Guides surgeon to capture 3-dimensional view of the underlying lesion, helping to locate the exact site of surgery. Various problems which can be encountered during awake craniotomy include

a) Nausea , vomiting (use antiemetics).

b) Patient getting restless and un-cooperative (give assurance or convert to general anaesthesia (GA).

c) Airway obstruction (nasopharyangeal airway).

d) Inadequate analgesia (give analgesics).
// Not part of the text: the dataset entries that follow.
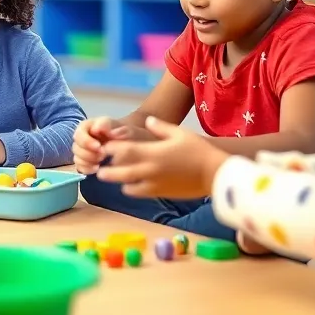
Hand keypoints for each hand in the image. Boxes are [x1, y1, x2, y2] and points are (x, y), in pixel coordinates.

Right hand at [72, 117, 151, 172]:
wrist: (138, 146)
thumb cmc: (135, 136)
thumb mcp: (133, 132)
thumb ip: (121, 130)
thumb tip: (108, 130)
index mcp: (95, 124)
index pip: (82, 129)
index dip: (87, 140)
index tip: (99, 147)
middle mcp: (88, 134)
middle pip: (77, 142)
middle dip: (86, 151)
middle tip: (100, 156)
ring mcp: (86, 147)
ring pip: (76, 153)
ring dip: (85, 160)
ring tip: (98, 164)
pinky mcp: (87, 159)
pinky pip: (78, 164)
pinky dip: (84, 167)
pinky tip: (95, 169)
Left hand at [96, 117, 228, 198]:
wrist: (214, 175)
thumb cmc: (198, 151)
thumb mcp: (180, 133)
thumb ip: (161, 127)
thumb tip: (148, 120)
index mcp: (154, 153)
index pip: (125, 151)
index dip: (112, 150)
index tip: (105, 147)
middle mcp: (151, 170)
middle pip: (121, 173)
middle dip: (108, 172)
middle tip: (99, 170)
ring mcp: (155, 184)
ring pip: (129, 186)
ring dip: (121, 182)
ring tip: (116, 177)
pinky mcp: (161, 194)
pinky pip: (141, 193)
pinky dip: (133, 190)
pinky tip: (132, 185)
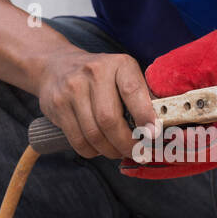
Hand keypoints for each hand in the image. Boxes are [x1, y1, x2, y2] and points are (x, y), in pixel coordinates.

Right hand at [36, 44, 156, 158]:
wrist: (56, 65)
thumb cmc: (100, 77)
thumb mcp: (123, 75)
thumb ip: (141, 97)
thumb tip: (160, 128)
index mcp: (119, 64)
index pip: (133, 91)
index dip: (144, 116)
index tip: (152, 134)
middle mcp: (94, 72)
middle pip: (110, 120)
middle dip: (126, 143)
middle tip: (136, 153)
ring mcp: (72, 88)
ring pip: (93, 134)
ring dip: (110, 150)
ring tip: (117, 151)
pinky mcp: (57, 105)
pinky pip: (77, 140)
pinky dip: (92, 151)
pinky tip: (98, 148)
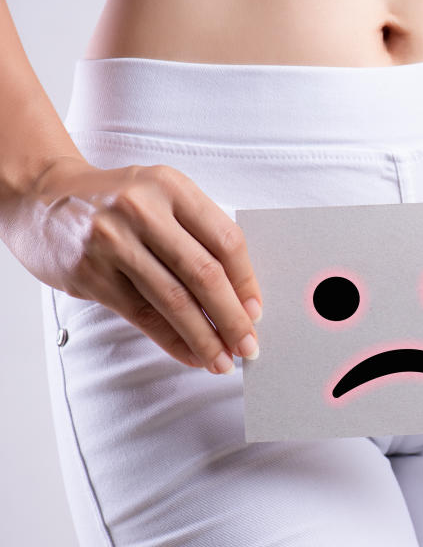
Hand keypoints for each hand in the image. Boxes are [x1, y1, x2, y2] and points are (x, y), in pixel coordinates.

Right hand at [5, 156, 262, 373]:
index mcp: (171, 187)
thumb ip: (198, 232)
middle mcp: (142, 211)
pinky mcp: (90, 274)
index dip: (247, 282)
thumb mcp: (161, 196)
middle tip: (249, 345)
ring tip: (223, 360)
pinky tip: (191, 355)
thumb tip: (241, 294)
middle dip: (232, 318)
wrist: (42, 197)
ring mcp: (112, 243)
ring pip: (174, 301)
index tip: (257, 311)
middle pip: (204, 274)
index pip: (225, 240)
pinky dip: (172, 341)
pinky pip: (143, 316)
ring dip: (204, 338)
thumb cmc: (116, 201)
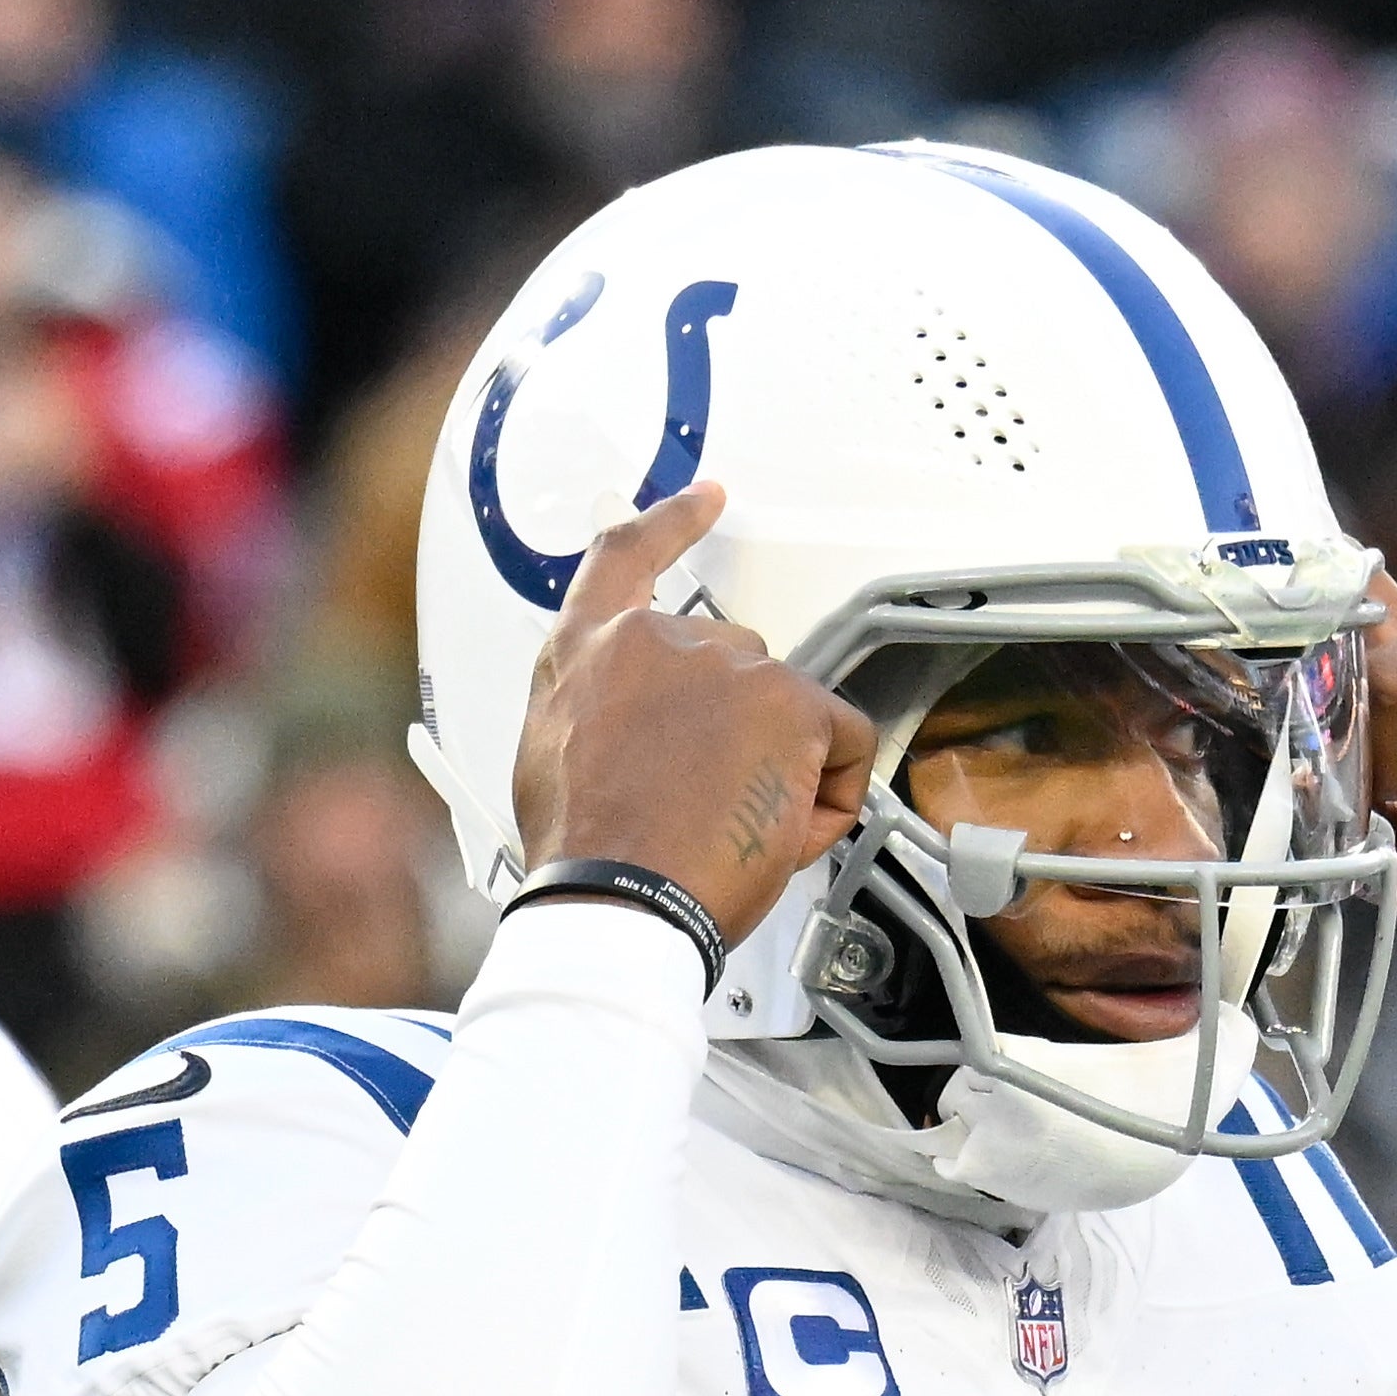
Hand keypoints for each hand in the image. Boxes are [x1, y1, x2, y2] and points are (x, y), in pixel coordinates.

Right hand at [508, 480, 878, 944]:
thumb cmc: (588, 854)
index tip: (706, 499)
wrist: (617, 896)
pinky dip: (827, 797)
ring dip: (776, 771)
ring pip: (788, 713)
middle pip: (734, 663)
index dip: (673, 523)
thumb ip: (600, 713)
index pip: (628, 557)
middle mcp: (658, 641)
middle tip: (705, 804)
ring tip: (726, 830)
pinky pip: (843, 745)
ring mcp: (729, 666)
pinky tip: (780, 832)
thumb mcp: (553, 761)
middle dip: (739, 731)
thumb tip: (631, 729)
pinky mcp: (789, 704)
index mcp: (590, 651)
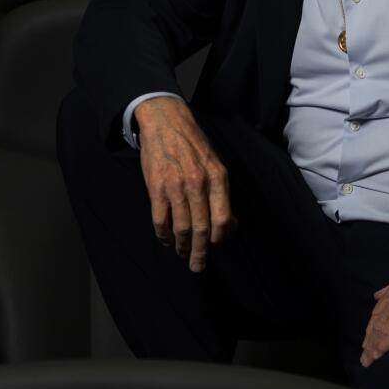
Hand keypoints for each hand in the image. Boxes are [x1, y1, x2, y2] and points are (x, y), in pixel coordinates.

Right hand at [134, 97, 231, 271]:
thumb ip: (222, 194)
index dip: (220, 238)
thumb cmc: (194, 145)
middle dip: (200, 252)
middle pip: (202, 229)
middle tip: (198, 266)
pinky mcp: (156, 188)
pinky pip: (160, 220)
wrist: (166, 122)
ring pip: (182, 228)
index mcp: (217, 178)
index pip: (223, 218)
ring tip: (182, 254)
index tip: (215, 247)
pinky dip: (163, 235)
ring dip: (182, 246)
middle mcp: (198, 184)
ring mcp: (176, 187)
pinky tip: (166, 240)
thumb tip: (233, 224)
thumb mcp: (216, 164)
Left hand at [360, 264, 388, 366]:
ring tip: (367, 360)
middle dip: (369, 337)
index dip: (373, 322)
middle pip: (377, 319)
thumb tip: (381, 293)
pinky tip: (374, 358)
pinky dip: (380, 349)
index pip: (381, 306)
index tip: (369, 334)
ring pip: (380, 330)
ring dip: (371, 346)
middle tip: (365, 351)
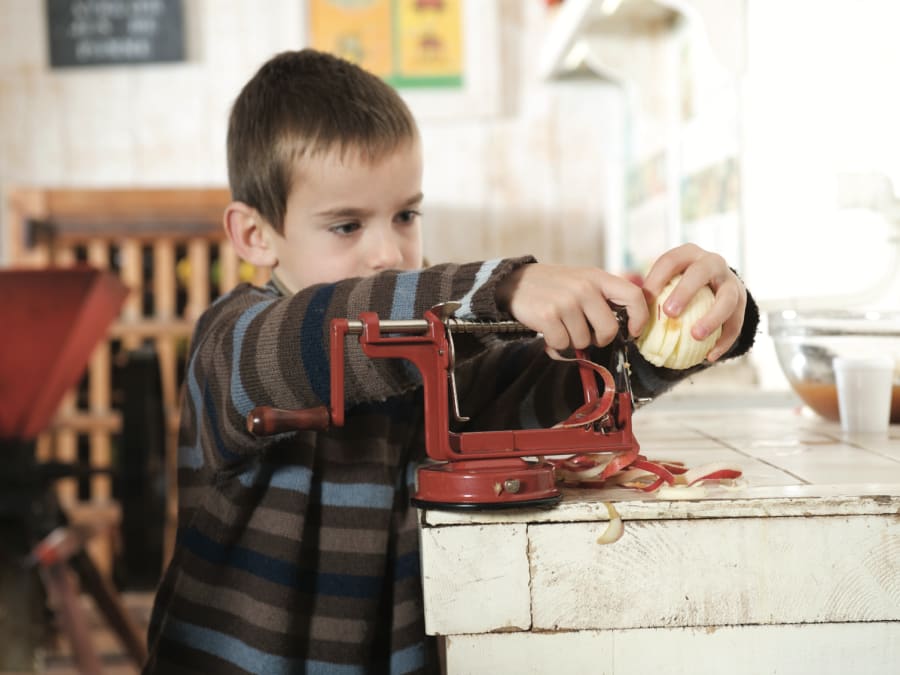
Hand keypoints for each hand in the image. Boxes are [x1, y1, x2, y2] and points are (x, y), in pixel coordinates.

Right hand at [496, 264, 647, 350]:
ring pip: (584, 341)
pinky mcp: (549, 315)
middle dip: (598, 339)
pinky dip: (555, 345)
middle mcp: (584, 287)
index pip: (633, 296)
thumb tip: (625, 329)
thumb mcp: (582, 281)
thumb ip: (603, 298)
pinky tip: (548, 333)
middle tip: (585, 334)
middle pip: (609, 329)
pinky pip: (563, 345)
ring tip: (561, 327)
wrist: (515, 282)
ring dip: (572, 341)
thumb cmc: (554, 287)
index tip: (632, 331)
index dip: (639, 318)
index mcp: (597, 277)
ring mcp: (566, 301)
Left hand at [642, 244, 746, 361]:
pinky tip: (710, 356)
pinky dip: (724, 341)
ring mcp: (730, 282)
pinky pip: (736, 323)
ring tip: (696, 336)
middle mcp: (712, 263)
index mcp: (689, 254)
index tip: (645, 299)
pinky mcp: (742, 303)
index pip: (671, 260)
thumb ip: (651, 292)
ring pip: (727, 298)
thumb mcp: (667, 280)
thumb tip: (634, 312)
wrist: (715, 285)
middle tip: (670, 313)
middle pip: (701, 272)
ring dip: (712, 318)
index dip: (657, 278)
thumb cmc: (680, 284)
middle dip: (686, 292)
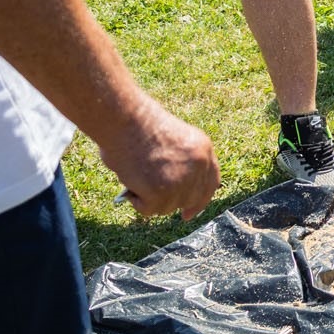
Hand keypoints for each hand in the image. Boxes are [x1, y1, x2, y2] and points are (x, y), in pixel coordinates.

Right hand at [99, 103, 219, 220]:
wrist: (124, 120)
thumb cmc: (138, 126)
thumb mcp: (173, 141)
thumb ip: (180, 163)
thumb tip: (170, 191)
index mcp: (203, 149)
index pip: (209, 182)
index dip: (199, 200)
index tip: (188, 214)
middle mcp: (198, 166)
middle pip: (189, 199)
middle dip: (171, 202)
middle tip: (153, 200)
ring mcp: (181, 181)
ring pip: (167, 207)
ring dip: (150, 198)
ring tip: (137, 177)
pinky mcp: (161, 192)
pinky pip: (148, 209)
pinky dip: (136, 200)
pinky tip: (131, 182)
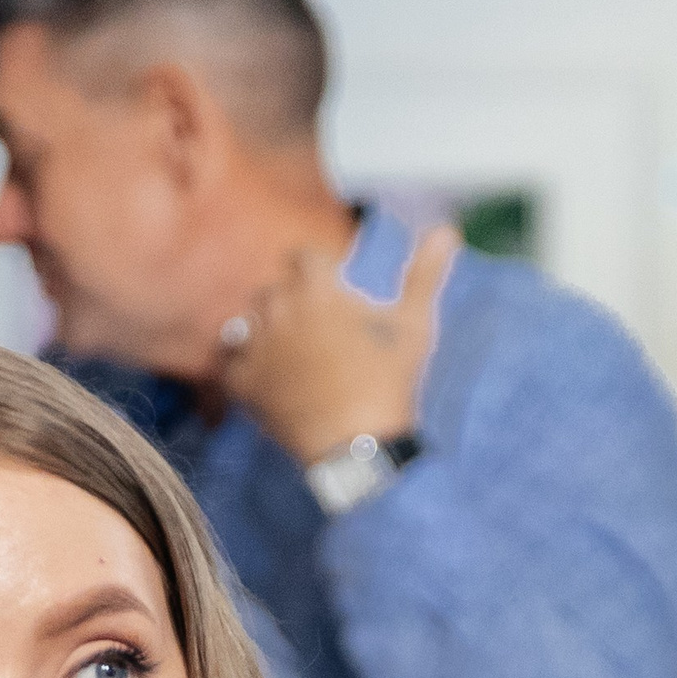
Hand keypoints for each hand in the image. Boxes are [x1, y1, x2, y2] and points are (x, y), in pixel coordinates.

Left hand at [219, 225, 455, 470]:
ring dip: (265, 328)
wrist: (358, 446)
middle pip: (274, 288)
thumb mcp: (414, 325)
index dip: (318, 272)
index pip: (304, 257)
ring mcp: (257, 347)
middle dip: (292, 300)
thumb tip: (448, 231)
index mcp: (316, 289)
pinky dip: (241, 363)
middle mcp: (279, 310)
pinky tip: (260, 371)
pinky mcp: (243, 383)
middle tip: (315, 327)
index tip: (332, 289)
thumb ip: (424, 274)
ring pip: (248, 320)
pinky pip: (228, 361)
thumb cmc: (389, 382)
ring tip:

e) Convulsions ( managed with midazolam and /or propofol or convert to general anaesthesia (G A).

f) Full urinary bladder (catheterise).

g) Tight brain (hyperventilation, diuretics).

h) Fall in O2 saturation (reduce sedation, increase O2 concentration)

i) Attending anaesthesiologist should always be aware of these problems and act accordingly in such situations. One should keep the option of converting to GA if required during surgery.

Postoperatively patient is monitored in the intensive care unit to observe for any neurological deterioration due to cerebral edema, intracranial hemorrhage and seizures. Contraindications to awake craniotomy include non-availability of expertise, mentally retarded and deranged patients, younger children, very large tumors and difficult airway.

Inferences

With availability of the newer anesthetic drugs, improved microsurgical techniques and proper selection of the patients, it should not be difficult to perform awake craniotomy procedure which results in less morbidity and mortality as compared to general anaesthesia, in patients having epileptogenic foci and other lesions which are close to eloquent i.e. motor and speech areas of the brain.